I have ensured that my mapper produces a unique key for every value it writes and further more that each map() call only writes one value. I note here that the value is a custom for which I handle the Writable interface methods.
I realize that it isn't very real world to have (well, want) no combining done prior to reducing, but I'm still getting my feet wet.
When the reducer runs, I expected to see one reduce() call for every map() call, and I do. However, the value I get is the composite of all the reduce() calls that came before it.
So, for example, the mapper gets data like this :
ID, Name, Type, Other stuff...
A000, Cream, Group, ...
B231, Led Zeppelin, Group, ...
A044, Liberace, Individual, ...
ID is the external key from the source data and is guaranteed to be unique.
When I map it, I create a container for the row data and output that container with all the data from that row only and use the ID field as a key.
Since the key is always unique I expected the sort/shuffle step to never coalesce any two values. So I expected my reduce() method to be called once per mapped input row, and it is.
The problem is, as each row is processed, the reducer sees a set of cumulative value data instead of a container with a row of data in it. So the 'value' parameter to reduce always has the information from previous reduce steps.

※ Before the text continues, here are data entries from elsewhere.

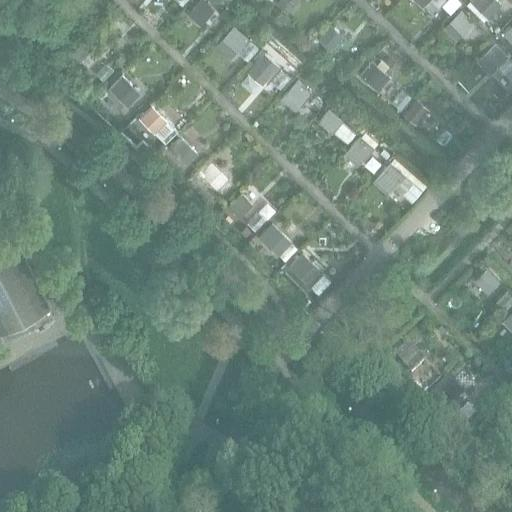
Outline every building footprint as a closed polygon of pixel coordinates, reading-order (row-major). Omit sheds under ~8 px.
[(165,0),(179,11),(188,0),(165,0)] [(204,0),(198,0),(186,13),(200,25),(214,9),(204,0)] [(278,0),(276,2),(288,12),(297,0),(278,0)] [(470,0),(481,10),(488,17),(501,4),(497,0),(470,0)] [(461,9),(444,27),(456,39),(474,21),(461,9)] [(331,23),(318,38),(331,50),(344,35),(331,23)] [(233,25),(215,46),(231,59),(249,38),(233,25)] [(82,36),(69,49),(80,59),(93,47),(82,36)] [(495,42),(476,60),(490,74),(508,55),(495,42)] [(264,53),(248,71),(262,83),(278,65),(264,53)] [(372,60),(360,73),(379,90),(391,76),(372,60)] [(122,75),(109,87),(126,104),(138,91),(122,75)] [(286,92),(281,98),(295,111),(301,105),(312,92),(297,79),(286,92)] [(417,98),(404,112),(416,123),(429,108),(417,98)] [(166,119),(152,105),(140,117),(154,131),(166,119)] [(328,107),(318,119),(332,132),(343,119),(334,112),(328,107)] [(166,119),(154,131),(166,142),(178,131),(166,119)] [(179,135),(166,147),(185,166),(197,153),(179,135)] [(360,136),(344,154),(357,165),(373,147),(360,136)] [(210,163),(197,177),(216,196),(229,182),(210,163)] [(390,163),(374,181),(387,192),(393,185),(411,201),(421,190),(390,163)] [(242,193),(229,205),(239,215),(251,203),(242,193)] [(273,222),(260,235),(284,260),(297,247),(273,222)] [(14,233),(12,234),(0,240),(0,331),(5,341),(54,316),(48,306),(50,304),(14,233)] [(302,252),(290,265),(307,282),(319,269),(302,252)] [(486,267),(474,279),(488,293),(500,281),(486,267)] [(323,272),(310,285),(318,294),(331,281),(323,272)] [(511,310),(502,320),(511,329),(511,310)] [(405,343),(393,355),(411,373),(423,361),(405,343)] [(445,382),(432,395),(447,411),(460,398),(445,382)] [(468,404),(457,416),(465,424),(476,413),(468,404)]
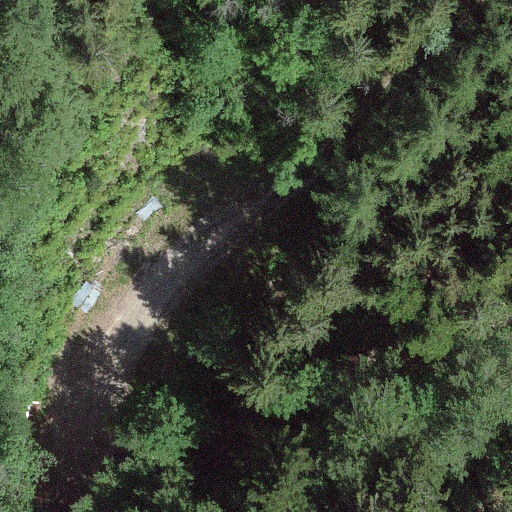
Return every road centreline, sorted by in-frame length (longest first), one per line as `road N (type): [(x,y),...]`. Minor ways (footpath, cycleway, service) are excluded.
road 1 (track): [(119,511),(124,507),(100,441),(112,380),(180,301),(266,234),(327,172),(478,0)]
road 2 (track): [(511,316),(282,411),(124,507)]
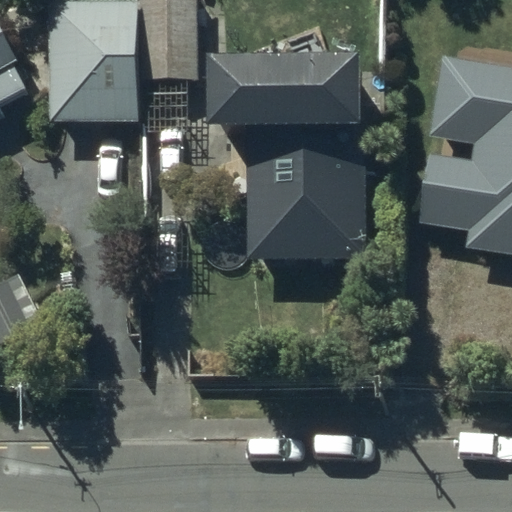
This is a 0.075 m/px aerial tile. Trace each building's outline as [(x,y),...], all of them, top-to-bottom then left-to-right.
[(142,0),(142,15),(54,15),(55,135),(142,134),(142,145),(189,144),(189,92),(201,92),(200,0),(142,0)] [(0,117),(32,102),(0,39),(0,117)] [(431,167),(421,235),(471,243),(469,260),(511,266),(511,79),(444,69),(432,148),(475,155),(472,173),(431,167)] [(367,82),(214,82),(213,154),(250,154),(250,273),(368,274),(369,146),(367,146),(367,82)] [(23,281),(0,293),(0,358),(1,362),(51,338),(23,281)]
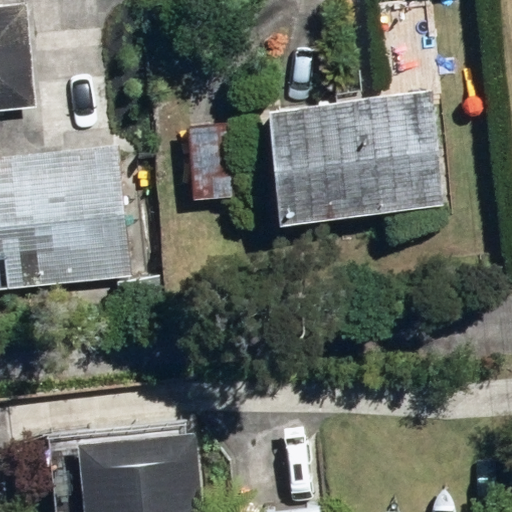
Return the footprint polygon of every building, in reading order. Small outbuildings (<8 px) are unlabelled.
[(0,0),(0,278),(128,266),(115,137),(0,148),(0,98),(31,96),(21,0),(0,0)] [(262,92),(269,206),(438,197),(431,82),(262,92)] [(178,115),(183,192),(231,189),(226,112),(178,115)] [(73,428),(82,511),(198,511),(189,415),(73,428)] [(258,505),(259,511),(318,511),(317,499),(258,505)]
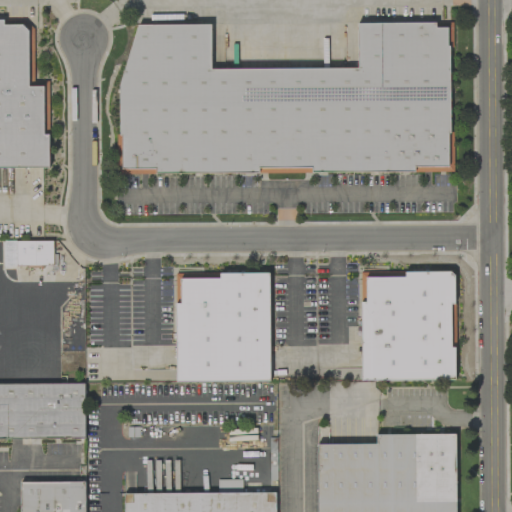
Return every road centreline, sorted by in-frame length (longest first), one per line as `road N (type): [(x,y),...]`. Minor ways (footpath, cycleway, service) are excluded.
road 1 (tertiary): [(489,0),(493,511)]
road 2 (residential): [(93,243),(490,243)]
road 3 (residential): [(84,41),(93,243)]
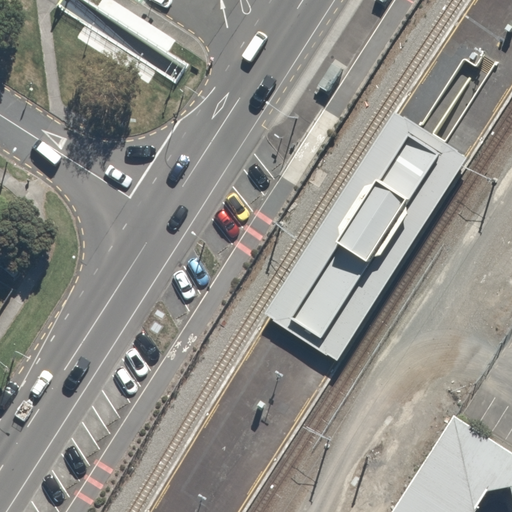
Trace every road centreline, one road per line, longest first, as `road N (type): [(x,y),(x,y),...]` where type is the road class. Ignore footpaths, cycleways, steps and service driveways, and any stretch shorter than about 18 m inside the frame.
road 1 (secondary): [(0,470),(163,218)]
road 2 (secondary): [(163,218),(304,0)]
road 3 (unclassified): [(0,114),(163,218)]
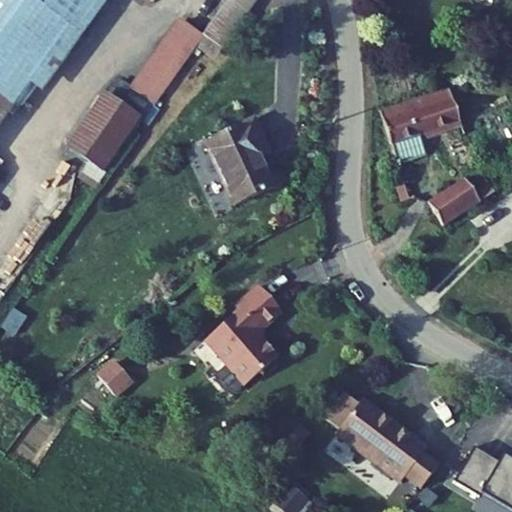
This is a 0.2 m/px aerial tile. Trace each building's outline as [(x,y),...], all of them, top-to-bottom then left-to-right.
[(0,0),(0,90),(18,104),(93,0),(0,0)] [(225,0),(206,28),(223,39),(251,0),(225,0)] [(187,15),(137,82),(157,96),(206,28),(187,15)] [(126,74),(114,91),(145,112),(157,96),(137,82),(126,74)] [(418,123),(456,111),(449,83),(386,101),(400,154),(424,148),(418,123)] [(111,88),(74,140),(107,164),(145,112),(114,91),(111,88)] [(0,90),(0,175),(5,168),(0,164),(0,129),(18,104),(0,90)] [(208,139),(241,201),(278,182),(262,153),(274,147),(257,114),(208,139)] [(448,123),(458,158),(475,151),(465,117),(448,123)] [(420,187),(430,208),(470,190),(461,168),(420,187)] [(260,269),(238,290),(242,294),(208,324),(249,369),(281,339),(264,322),(265,312),(284,295),(260,269)] [(123,342),(107,354),(120,370),(135,357),(123,342)] [(112,361),(94,377),(115,401),(133,386),(112,361)] [(349,407),(345,412),(406,459),(433,424),(372,377),(369,382),(357,372),(337,398),(349,407)] [(324,450),(346,467),(355,455),(334,438),(324,450)] [(476,448),(455,483),(477,496),(479,493),(510,511),(511,511),(511,461),(504,457),(500,463),(476,448)] [(286,487),(272,507),(279,511),(299,511),(307,501),(286,487)]
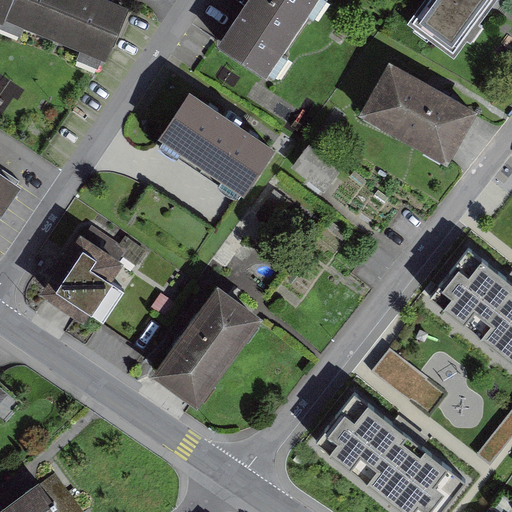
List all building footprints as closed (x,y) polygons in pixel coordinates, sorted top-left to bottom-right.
[(0,0),(0,11),(105,55),(124,7),(107,0),(0,0)] [(253,0),(229,39),(274,68),(317,0),(253,0)] [(428,0),(420,12),(462,45),(497,0),(428,0)] [(393,60),(368,107),(453,151),(478,104),(393,60)] [(194,91),(167,132),(246,183),(273,142),(194,91)] [(328,124),(309,149),(339,171),(358,146),(328,124)] [(0,176),(0,204),(13,186),(0,176)] [(88,232),(56,281),(111,317),(143,268),(88,232)] [(443,301),(511,350),(511,289),(471,261),(443,301)] [(187,334),(157,375),(199,407),(259,326),(216,294),(187,334)] [(449,390),(391,345),(382,357),(374,367),(432,412),(449,390)] [(365,392),(331,433),(422,508),(457,467),(416,434),(365,392)] [(511,432),(511,403),(477,448),(491,459),(511,432)] [(0,509),(0,511),(60,511),(38,482),(0,509)]
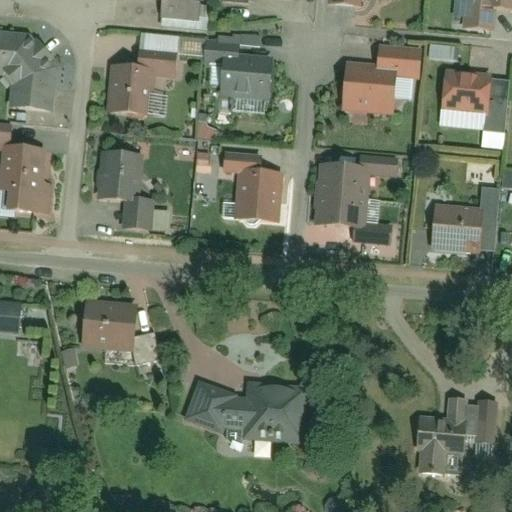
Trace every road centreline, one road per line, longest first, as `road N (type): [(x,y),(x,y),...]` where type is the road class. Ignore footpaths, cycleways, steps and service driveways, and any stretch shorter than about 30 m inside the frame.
road 1 (residential): [(65,264),(75,1),(52,0)]
road 2 (residential): [(292,286),(304,24)]
road 3 (residential): [(65,264),(292,286)]
road 4 (residential): [(292,286),(511,303)]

For example, given the data above :
1st Reducer Call :
Key = A000
(object 1) : Name = Cream, Type = Group, MBID = A000, ...
2nd Reducer Call :
Key = B231
(object 1) : Name = Led Zeppelin, Type = Group, MBID = B231, ...
(object 2) : Name = Cream, Type = Group, MBID = A000, ...
So the second reduce call has data in it from the first reduce call. Very strange! At a guess I would say the reducer is re-using the object when it reads the objects back from the mapping step. I dunno..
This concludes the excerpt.